→ Data for the task:
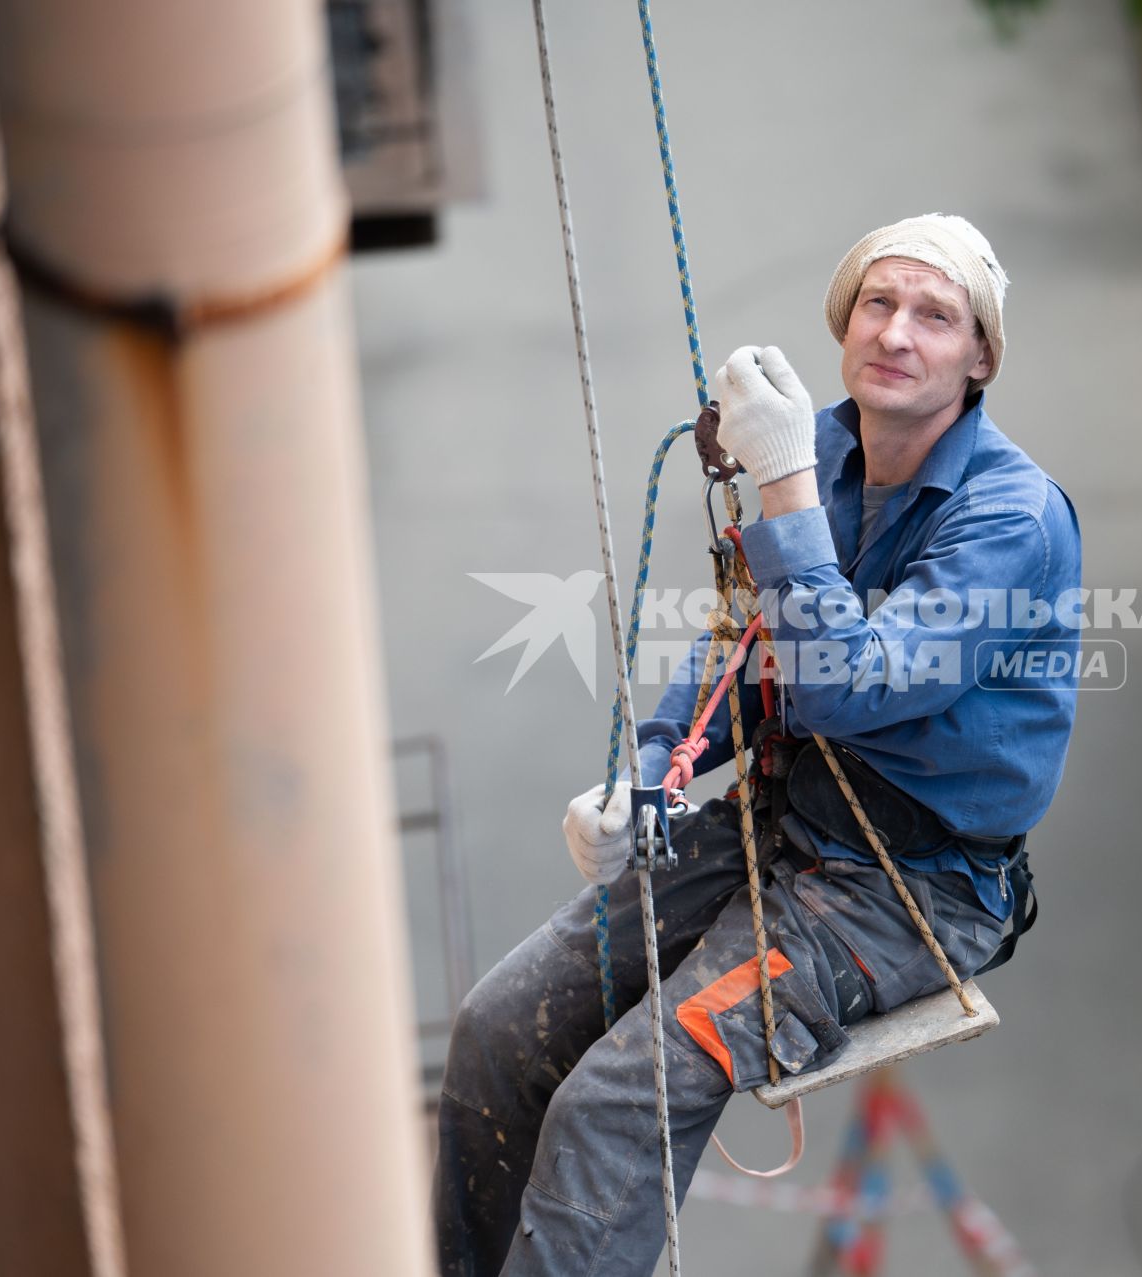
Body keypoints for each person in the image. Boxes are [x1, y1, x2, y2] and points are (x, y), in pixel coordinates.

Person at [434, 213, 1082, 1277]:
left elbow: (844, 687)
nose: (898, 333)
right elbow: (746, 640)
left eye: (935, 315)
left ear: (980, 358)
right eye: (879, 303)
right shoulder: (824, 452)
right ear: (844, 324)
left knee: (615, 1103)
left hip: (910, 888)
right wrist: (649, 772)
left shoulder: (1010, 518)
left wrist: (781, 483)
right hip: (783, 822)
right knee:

...

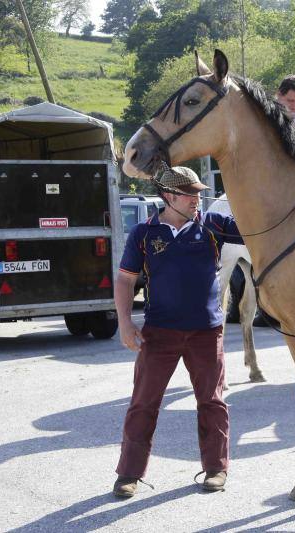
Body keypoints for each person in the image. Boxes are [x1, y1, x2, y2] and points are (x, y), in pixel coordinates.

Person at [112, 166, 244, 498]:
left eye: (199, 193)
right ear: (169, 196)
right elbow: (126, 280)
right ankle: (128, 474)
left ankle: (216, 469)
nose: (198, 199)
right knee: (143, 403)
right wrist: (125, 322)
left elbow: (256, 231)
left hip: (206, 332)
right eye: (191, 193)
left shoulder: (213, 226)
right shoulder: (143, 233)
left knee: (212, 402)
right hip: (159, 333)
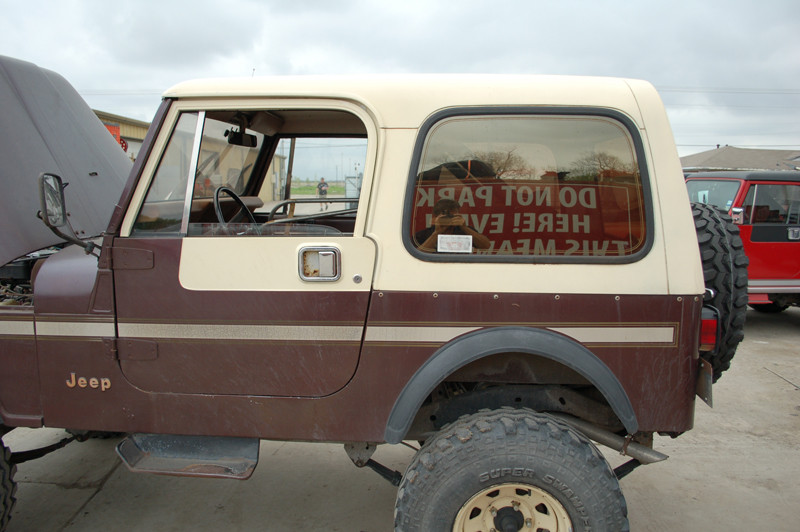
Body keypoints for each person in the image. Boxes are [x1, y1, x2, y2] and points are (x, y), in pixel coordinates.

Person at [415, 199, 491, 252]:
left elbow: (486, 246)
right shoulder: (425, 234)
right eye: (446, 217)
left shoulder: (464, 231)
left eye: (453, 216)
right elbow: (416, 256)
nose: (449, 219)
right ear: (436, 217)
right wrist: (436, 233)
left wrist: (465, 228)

→ What the task requires: Using the data above, repeat exactly the lines that begin at the line with "right eye: (446, 217)" and end at the line with "left wrist: (465, 228)", both ends included.

→ Response to the task:
right eye: (446, 217)
left shoulder: (464, 231)
left eye: (453, 216)
right elbow: (416, 256)
nose: (449, 219)
right ear: (436, 217)
right wrist: (436, 233)
left wrist: (465, 228)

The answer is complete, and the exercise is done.